Nicotinic control of tuberoinfundibular dopaminergic neuron activity and prolactin secretion: Diurnal rhythm and involvement of endogenous opioidergic system

The possible involvement of cholinergic and opioidergic neurons in the control of diurnal changes of tuberoinfundibular dopaminergic (TIDA) neuronal activity was reported. Adult Sprague-Dawley rats ovariectomized and treated with estrogen were used. All drugs were administered centrally through preimplanted intracerebroventricular cannula, and both TIDA neuronal activity and serum prolactin level were determined. Nicotine (10 ng/3 mu l/rat) given at 10:00 h significantly inhibited TIDA neuronal activity from 5 to 30 min and stimulated serum PRL levels at 5 and 15 min.
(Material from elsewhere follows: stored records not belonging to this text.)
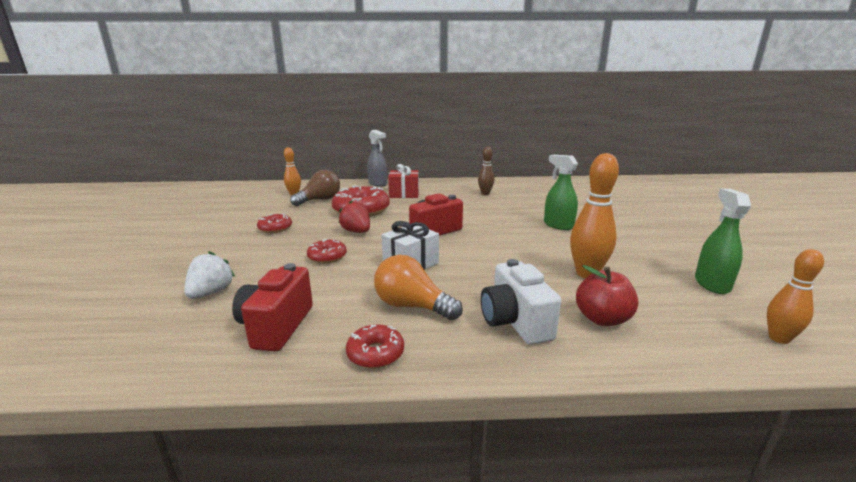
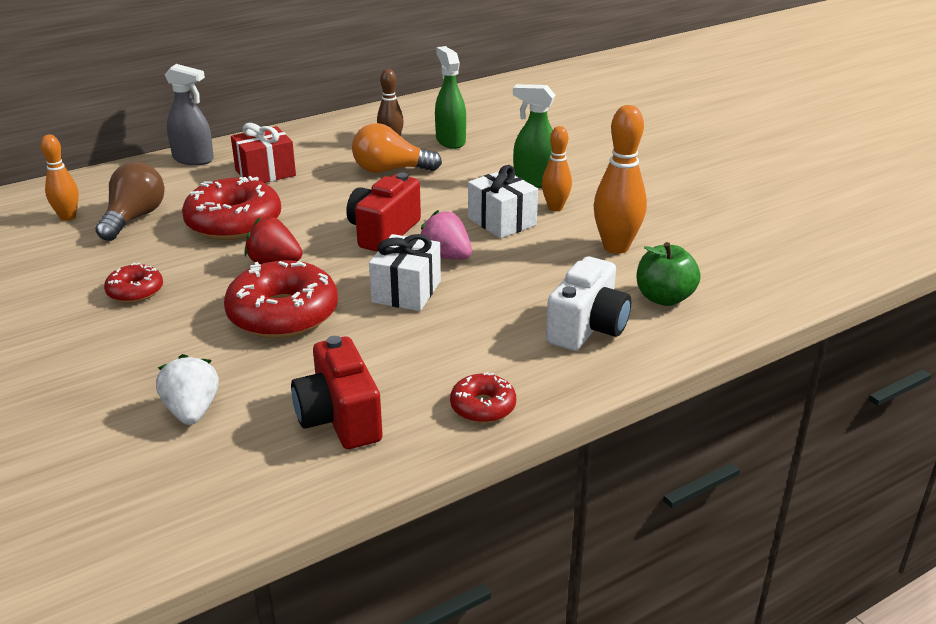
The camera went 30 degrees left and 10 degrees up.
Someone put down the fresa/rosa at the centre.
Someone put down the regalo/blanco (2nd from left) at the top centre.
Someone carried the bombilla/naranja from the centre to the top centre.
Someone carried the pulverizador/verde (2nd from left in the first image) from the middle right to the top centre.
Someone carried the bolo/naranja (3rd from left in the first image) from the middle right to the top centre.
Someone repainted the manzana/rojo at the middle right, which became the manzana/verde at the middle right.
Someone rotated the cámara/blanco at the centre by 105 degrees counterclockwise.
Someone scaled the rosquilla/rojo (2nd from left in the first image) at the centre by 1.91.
Co-administration of either mecamylamine (1 mu g) or naloxone (2.5 mu g) prevented both nicotine's effects. A dose-related (0.1-100 ng) effect of nicotine on TIDA neuronal activity and serum PRL level was also observed in the morning when TIDA neuronal activity is high and serum PRL level is low, but not in the afternoon when the former activity is low and the latter is high. When atropine (20 mu g), naloxone (25 mu g) or Nor-BNI (20 mu g) was given at 14:00 h all increased the lowered TIDA neuronal activity in the afternoon. When atropine was co-administered with either naloxone or Nor-BNI, however, no additive effect was observed. Submaximal doses of atropine (0.2 mu g), mecamylamine (0.1 mu g) or naloxone (0.25 mu g) was also effective in stimulating the afternoon levels of TIDA neuronal activity and inhibiting serum PRL, and no additive effect was observed either. Moreover, simultaneous injection of morphine (15 mu g) prevented atropine's effect in the afternoon. These results indicate that cholinergic neurons may act through activating the endogenous opioidergic neurons to exhibit an inhibitory effect on TIDA neuronal activity and a stimulatory one on prolactin secretion. A diurnal difference in its endogenous activity between morning and afternoon was also implicated.